By Dr Harold Gunatillake - Health Writer
Obesity is escalating at a rate that in 20 years time there will be over 700,000 additional cases of cancer, says Sophie Borland, Health Correspondent for the Daily Mail. Obesity is going to be the norm in the future in most developed countries. Obesity related illnesses including diabetes and heart disease will cost the government health budgets and most health charities urge governments to take tougher actions.
According to David Ludwig, obesity expert and professor of nutrition at the Harvard T.H. Chan School of Public Health, overeating doesn't make you fat. The process of getting fat inherent in your body makes you overeat. This may sound 'Irish' as a century of science supports the view that cutting back on calories makes the situation worse.
No wonder people say, "I don't eat much now as before, but still I can't lose weight to flatten my belly". Some people eat a lot of food but they remain within the normal ranges of body weight (BMI), whilst others eat little and become overweight. They may be considered belonging to different metabolic types.
It is a fact that when you cut down on your quantum of daily food you get hungry and slows down your metabolism (engines working inside our body). Further, we eat the wrong type of foods which upsets the gut microbes, and throws our hormones out of balance, and sets in more hunger pangs. Then, we eat between meals irregularly and eat more food.
Health charities suggest banning junk food adverts between 6am and 9pm. That may reduce the incidence of mainly young people consuming hot foods.

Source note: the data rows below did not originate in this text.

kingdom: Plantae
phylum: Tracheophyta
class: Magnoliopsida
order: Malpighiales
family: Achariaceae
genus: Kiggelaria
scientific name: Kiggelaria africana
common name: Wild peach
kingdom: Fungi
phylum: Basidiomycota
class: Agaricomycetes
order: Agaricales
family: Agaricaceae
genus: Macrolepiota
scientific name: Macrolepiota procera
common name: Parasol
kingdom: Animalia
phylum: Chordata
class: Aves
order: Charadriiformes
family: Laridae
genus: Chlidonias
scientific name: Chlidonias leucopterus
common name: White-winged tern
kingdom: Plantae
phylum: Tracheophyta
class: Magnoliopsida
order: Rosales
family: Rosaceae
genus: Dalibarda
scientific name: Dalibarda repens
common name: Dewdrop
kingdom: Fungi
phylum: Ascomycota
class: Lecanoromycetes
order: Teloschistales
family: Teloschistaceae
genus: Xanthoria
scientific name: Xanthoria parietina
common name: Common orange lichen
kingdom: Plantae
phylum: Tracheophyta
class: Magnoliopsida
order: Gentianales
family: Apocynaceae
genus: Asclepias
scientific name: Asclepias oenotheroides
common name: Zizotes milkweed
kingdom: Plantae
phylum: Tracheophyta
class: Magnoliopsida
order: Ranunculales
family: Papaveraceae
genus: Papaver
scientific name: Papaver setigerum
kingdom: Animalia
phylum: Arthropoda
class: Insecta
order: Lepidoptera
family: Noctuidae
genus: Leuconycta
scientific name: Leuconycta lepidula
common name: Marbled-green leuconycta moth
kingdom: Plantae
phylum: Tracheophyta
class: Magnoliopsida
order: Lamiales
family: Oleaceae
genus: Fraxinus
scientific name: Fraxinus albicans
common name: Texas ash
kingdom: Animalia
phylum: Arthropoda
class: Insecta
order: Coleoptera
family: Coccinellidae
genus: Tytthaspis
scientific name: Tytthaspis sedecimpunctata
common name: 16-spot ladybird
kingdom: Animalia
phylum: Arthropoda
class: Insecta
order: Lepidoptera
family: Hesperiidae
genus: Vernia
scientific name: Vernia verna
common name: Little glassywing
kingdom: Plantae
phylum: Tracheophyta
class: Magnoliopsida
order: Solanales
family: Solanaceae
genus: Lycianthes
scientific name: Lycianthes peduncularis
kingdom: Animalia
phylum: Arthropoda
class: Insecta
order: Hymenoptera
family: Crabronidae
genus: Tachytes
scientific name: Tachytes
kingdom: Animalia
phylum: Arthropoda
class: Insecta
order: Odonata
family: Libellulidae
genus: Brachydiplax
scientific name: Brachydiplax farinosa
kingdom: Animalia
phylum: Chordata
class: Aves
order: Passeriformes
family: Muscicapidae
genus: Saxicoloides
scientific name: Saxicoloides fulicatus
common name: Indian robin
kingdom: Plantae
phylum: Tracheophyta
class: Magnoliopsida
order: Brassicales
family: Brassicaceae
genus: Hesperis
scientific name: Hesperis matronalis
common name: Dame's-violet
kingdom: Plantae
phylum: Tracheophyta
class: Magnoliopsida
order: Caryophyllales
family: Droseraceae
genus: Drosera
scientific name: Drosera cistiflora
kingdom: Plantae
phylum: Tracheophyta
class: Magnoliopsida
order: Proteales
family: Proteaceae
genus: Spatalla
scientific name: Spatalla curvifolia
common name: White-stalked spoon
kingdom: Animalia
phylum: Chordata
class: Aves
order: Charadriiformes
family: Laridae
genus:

By over-eating, the fat cells do get fat with plenty of calories, but there are fewer calories in the blood stream according to David Ludwig. On eating less food fat cells will be starved of calories and very much less calories are found in the blood stream. So it won't work. The craving is to eat more and get fat, as the brain recognises the calories in the blood stream and not of the fat cells. What this means is that you could eat and eat and fill the fat cells with calories and the brain may not recognise the situation.
According to David Ludwig, if the fat cells are storing too many calories, the brain doesn't have access to enough to make sure that metabolism runs properly. So, the brain makes us hungry in an attempt to solve that problem, and we overeat and feel better temporarily. If the fat cells keep on taking too many calories through eating excess food, we get stuck in this never ending cycle of over eating and gaining weight.
Leaving aside this theory, for most of us eating excess food add on fat and especially round the waist line. The only way to lose a significant amount according to Michael Esco, professor and co-director, Human Performance Laboratory at Auburn University, especially if you have a lot – is to burn more calories than you consume, through exercise and restricting your carbs.
Reducing the amount of sugar in soda drinks and fruit cordials may reduce the obesity problem to some degree. In New York the mayor banned teenagers purchasing soft drinks and that has shown positive results
Studies at Queen Mary University of London have shown that the average adult would consume 38 fewer calories a day and lose just over 2 lb, on cutting down daily on soft drinks consumption.
Now one could explain why diet restrictions may not lead to weight loss. If the gut microbes responsible for obesity can be identified, it would in time be easy to control weight through replacing them with other microbes that do not cause the problem, and with faecal implants.
Overweight people are at no greater risk of dying than people of normal weight.
It is possible that increased body fat provided metabolic benefits that protect the heart, or that having extra reserves of fat could be helpful for those whose sicknesses make it hard to eat.
Lead researcher Katherine Flegel, of the US Centers for Disease Control and Prevention, or CDC, published a controversial study in 2005 that indicated there was a link between excess weight and living longer.
Small amounts of excess fat "may provide needed energy reserves" during illness, or help in other ways that need to be investigated, wrote biomedical researchers Steven Heymsfield and William Cefalu in an editorial also published on Tuesday in the JAMA.
"Not all patients classified as being overweight or having Grade One obesity, particularly those with chronic diseases, can be assumed to require weight loss treatment," they emphasised.
This is a relieving factor for those mild obese subjects reading this article. If you are a diabetic it is reasonable to control one's weight to within the normal range.